Retry timeout rule
During use of Kubernetes Engine, the system may time out in the following 2 processes:
- Provision
- Scaling
1. Timeout Provision
During the provisioning of a Kubernetes Engine cluster, issues may arise that lead to a timeout, calculated according to the table below:
| Status change | Condition |
|---|---|
| Provisioning => Slowing | 20 min |
| Slowing => Pending | 20 min |
| Pending => Error (timeout) | 40 min |
When provisioning, one of two outcomes occurs:
- Provision succeeds
- Provision fails
When provision fails, two situations may occur:
-
Provision succeeded but status sync was lost:
- The Kubernetes cluster was actually created successfully.
- When you select Retry, the system re-syncs the data and does not re-run the provision process.
-
Provision failed due to a processing error:
- If status = failed, a Retry option is displayed so the user can try again.
- If status = provisioning, the system starts counting time from when the request was submitted.
- After 20 minutes with no status change, the system transitions status to slowing.
- After 20 minutes in slowing status with no change, the system transitions status to pending.
- After 40 minutes in pending status with no change, the system transitions status to error.
- When status = error, the user can Retry. The system resets the counter and restarts the provision process from the beginning.
- Total time from the start of provisioning to full timeout: 1 hour 20 minutes.
- When status = error, the user can retry.
2. Timeout Scaling
After a Kubernetes cluster is successfully created, during autoscaling or manual scaling, the core processor scales nodes up or down:
| Status change | 1 <= workers added < 5 | workers added > 5 |
|---|---|---|
| Running => Slowing | 10 min | 10 min + (workers added - 5) × 3 min |
| Slowing => Pending | 20 min | 20 min + (workers added - 5) × 3 min |
| Pending => Error (timeout) | 30 min | 30 min + (workers added - 5) × 3 min |
When scaling, one of two outcomes occurs:
- Scaling succeeds
- Scaling fails
When scaling fails, two situations may occur:
-
Scaling succeeded but status sync was lost:
- The Kubernetes cluster actually has the additional workers as requested.
- When you select Retry, the system re-syncs the data and does not re-run the scaling process.
-
Scaling failed due to a processing error:
- If status = failed, a Retry option is displayed so the user can try again.
- If status = processing, the system starts counting time from when the request was submitted.

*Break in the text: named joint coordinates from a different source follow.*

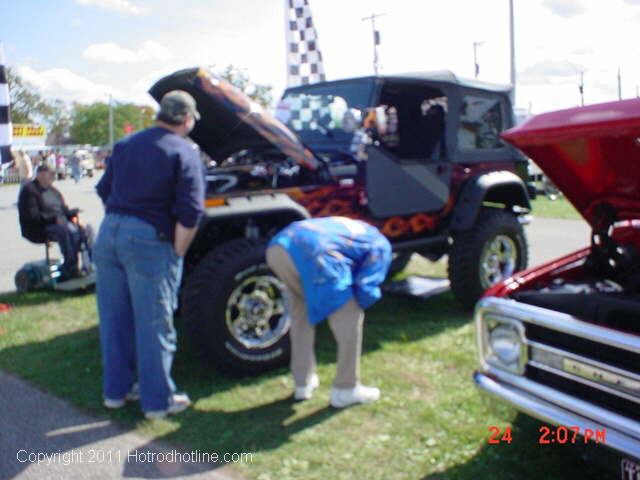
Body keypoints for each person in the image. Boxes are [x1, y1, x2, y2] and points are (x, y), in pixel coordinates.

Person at [94, 90, 205, 419]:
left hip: (108, 233)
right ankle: (158, 401)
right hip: (148, 240)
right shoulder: (185, 151)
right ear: (187, 120)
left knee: (115, 319)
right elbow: (191, 212)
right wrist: (177, 252)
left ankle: (116, 391)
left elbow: (103, 189)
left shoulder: (127, 144)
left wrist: (121, 218)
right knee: (154, 322)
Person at [266, 216, 392, 408]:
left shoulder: (350, 226)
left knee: (301, 312)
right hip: (316, 254)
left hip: (278, 247)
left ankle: (303, 382)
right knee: (350, 318)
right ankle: (346, 389)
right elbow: (367, 285)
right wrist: (354, 304)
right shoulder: (380, 244)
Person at [18, 164, 92, 280]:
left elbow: (64, 210)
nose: (53, 177)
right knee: (64, 231)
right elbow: (32, 216)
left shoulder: (53, 191)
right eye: (51, 174)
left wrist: (74, 217)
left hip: (59, 223)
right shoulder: (29, 191)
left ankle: (90, 265)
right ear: (40, 175)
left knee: (87, 229)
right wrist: (54, 219)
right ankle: (70, 269)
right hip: (38, 228)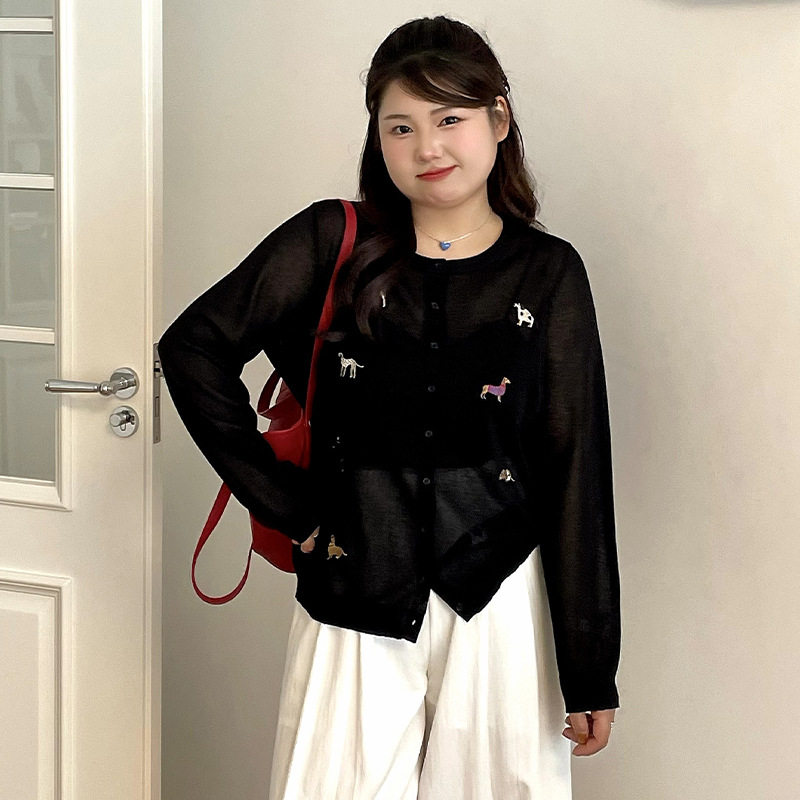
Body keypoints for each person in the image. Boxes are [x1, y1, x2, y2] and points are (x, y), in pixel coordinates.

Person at [159, 14, 621, 800]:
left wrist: (588, 665)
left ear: (498, 119)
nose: (427, 147)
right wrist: (289, 505)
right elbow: (192, 348)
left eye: (450, 119)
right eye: (400, 127)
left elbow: (574, 463)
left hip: (499, 601)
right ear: (378, 138)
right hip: (354, 593)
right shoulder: (331, 242)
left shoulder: (547, 272)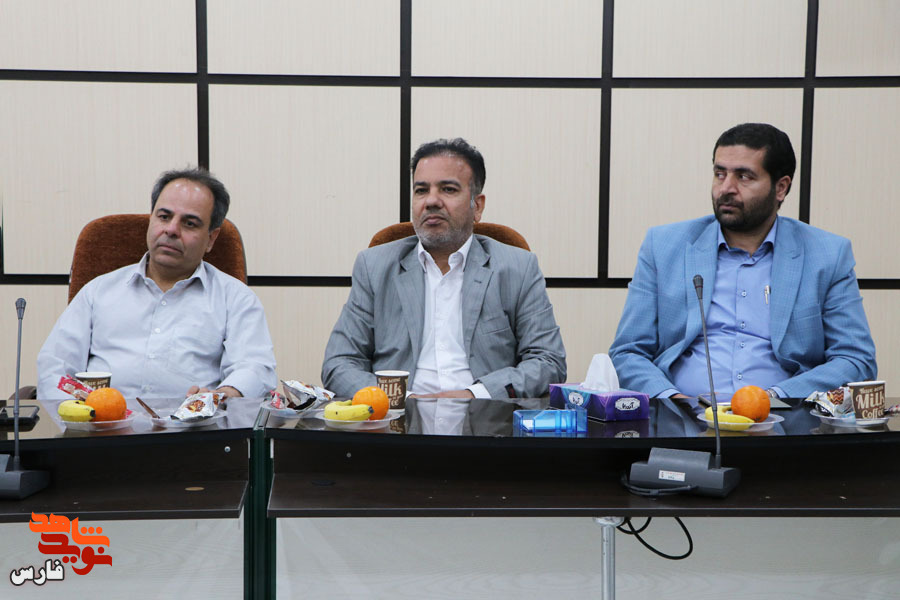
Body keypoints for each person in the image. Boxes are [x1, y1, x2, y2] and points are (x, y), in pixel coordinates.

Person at [609, 123, 876, 400]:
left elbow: (856, 359)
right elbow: (628, 352)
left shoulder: (827, 255)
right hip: (682, 417)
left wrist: (774, 398)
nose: (726, 188)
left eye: (744, 177)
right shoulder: (664, 247)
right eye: (719, 174)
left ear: (781, 187)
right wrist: (673, 401)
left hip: (785, 418)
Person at [322, 138, 566, 400]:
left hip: (486, 418)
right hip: (399, 418)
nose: (431, 201)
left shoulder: (517, 268)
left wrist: (474, 395)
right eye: (421, 190)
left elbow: (548, 361)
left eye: (448, 189)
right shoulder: (374, 267)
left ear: (477, 206)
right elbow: (339, 364)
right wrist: (404, 400)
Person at [37, 167, 277, 400]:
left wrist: (222, 396)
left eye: (189, 223)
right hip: (100, 423)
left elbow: (254, 368)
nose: (171, 230)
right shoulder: (97, 291)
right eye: (164, 217)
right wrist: (75, 413)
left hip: (194, 425)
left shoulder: (235, 299)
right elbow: (55, 366)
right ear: (151, 219)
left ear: (211, 239)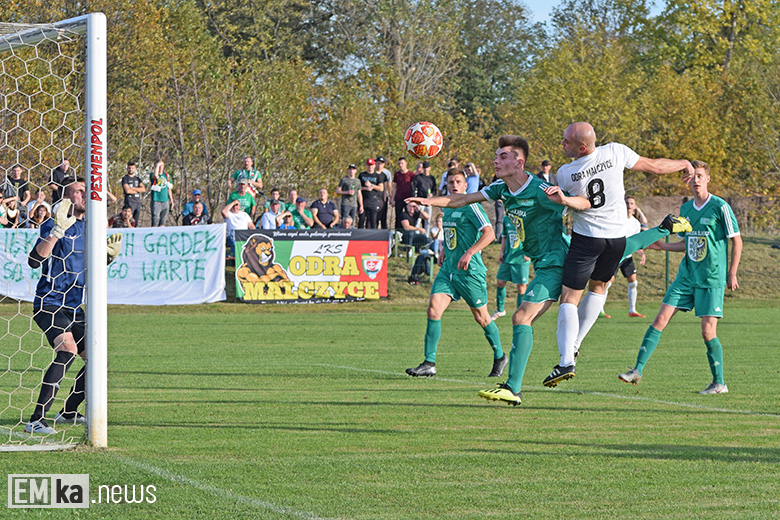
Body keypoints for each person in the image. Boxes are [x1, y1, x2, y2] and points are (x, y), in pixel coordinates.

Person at [541, 121, 694, 388]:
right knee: (599, 288)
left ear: (582, 147)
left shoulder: (565, 173)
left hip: (587, 239)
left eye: (566, 141)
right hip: (615, 239)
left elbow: (581, 204)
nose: (562, 144)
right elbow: (655, 166)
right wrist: (683, 163)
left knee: (570, 298)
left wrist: (563, 200)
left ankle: (566, 361)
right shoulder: (615, 151)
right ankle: (575, 345)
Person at [619, 161, 741, 394]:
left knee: (708, 332)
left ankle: (719, 383)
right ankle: (637, 370)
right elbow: (687, 244)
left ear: (708, 179)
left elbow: (736, 239)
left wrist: (732, 272)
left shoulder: (720, 206)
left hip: (711, 278)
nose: (696, 180)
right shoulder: (685, 210)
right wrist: (662, 246)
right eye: (692, 176)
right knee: (660, 319)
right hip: (686, 276)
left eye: (700, 176)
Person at [24, 176, 123, 434]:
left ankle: (68, 411)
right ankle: (36, 420)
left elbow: (87, 269)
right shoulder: (53, 224)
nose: (84, 195)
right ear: (67, 198)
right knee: (67, 350)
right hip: (49, 303)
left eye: (86, 191)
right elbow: (34, 260)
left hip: (74, 307)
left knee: (98, 359)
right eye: (79, 191)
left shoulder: (90, 229)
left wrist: (107, 258)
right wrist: (57, 232)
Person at [404, 169, 506, 379]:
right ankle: (429, 363)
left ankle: (500, 356)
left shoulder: (472, 205)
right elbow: (451, 233)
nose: (455, 185)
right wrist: (444, 249)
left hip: (470, 272)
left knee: (482, 318)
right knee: (433, 310)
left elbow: (489, 234)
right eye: (451, 182)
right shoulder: (448, 208)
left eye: (458, 181)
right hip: (449, 270)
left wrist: (470, 252)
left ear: (466, 185)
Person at [602, 196, 647, 318]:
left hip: (628, 257)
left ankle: (632, 310)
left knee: (633, 282)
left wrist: (641, 253)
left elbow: (636, 241)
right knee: (607, 283)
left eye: (632, 203)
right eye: (627, 203)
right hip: (616, 256)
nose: (629, 205)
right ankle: (600, 310)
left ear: (635, 206)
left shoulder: (635, 223)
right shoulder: (618, 219)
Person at [492, 214, 531, 320]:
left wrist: (530, 253)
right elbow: (504, 237)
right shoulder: (506, 219)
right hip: (508, 257)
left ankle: (520, 314)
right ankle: (500, 310)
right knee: (500, 282)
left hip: (521, 258)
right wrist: (501, 252)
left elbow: (534, 236)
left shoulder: (526, 217)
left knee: (521, 287)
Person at [358, 159, 385, 229]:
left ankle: (373, 235)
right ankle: (359, 235)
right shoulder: (362, 175)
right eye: (369, 165)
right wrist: (365, 188)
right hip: (363, 200)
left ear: (374, 166)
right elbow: (357, 188)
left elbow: (381, 188)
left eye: (371, 165)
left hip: (373, 200)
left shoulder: (377, 176)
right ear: (366, 166)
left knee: (373, 221)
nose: (370, 167)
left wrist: (372, 185)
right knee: (361, 220)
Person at [411, 160, 436, 231]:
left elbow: (434, 189)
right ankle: (416, 234)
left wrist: (432, 194)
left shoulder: (432, 178)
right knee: (418, 220)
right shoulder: (418, 177)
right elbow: (413, 188)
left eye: (427, 167)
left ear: (430, 168)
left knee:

- After 10 minutes (adjusted by number of workers added) with no status change (failed/success), the system transitions status to slowing.
- After 20 minutes in slowing status with no change, the system transitions status to pending.

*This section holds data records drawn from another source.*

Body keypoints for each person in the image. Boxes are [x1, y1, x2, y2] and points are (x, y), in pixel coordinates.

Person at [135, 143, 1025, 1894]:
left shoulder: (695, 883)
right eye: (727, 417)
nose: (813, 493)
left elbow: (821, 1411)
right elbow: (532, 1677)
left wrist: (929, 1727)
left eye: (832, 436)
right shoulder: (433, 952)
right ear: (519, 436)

- After 30 minutes in pending status with no change, the system transitions status to error.
- When status = error, the user can Retry. The system resets the counter and restarts the scaling process from the beginning.
- Total time from the start of scaling to full timeout: 1 hour (increases for more than 5 new workers).
When the cluster reaches error status, the user can select Retry.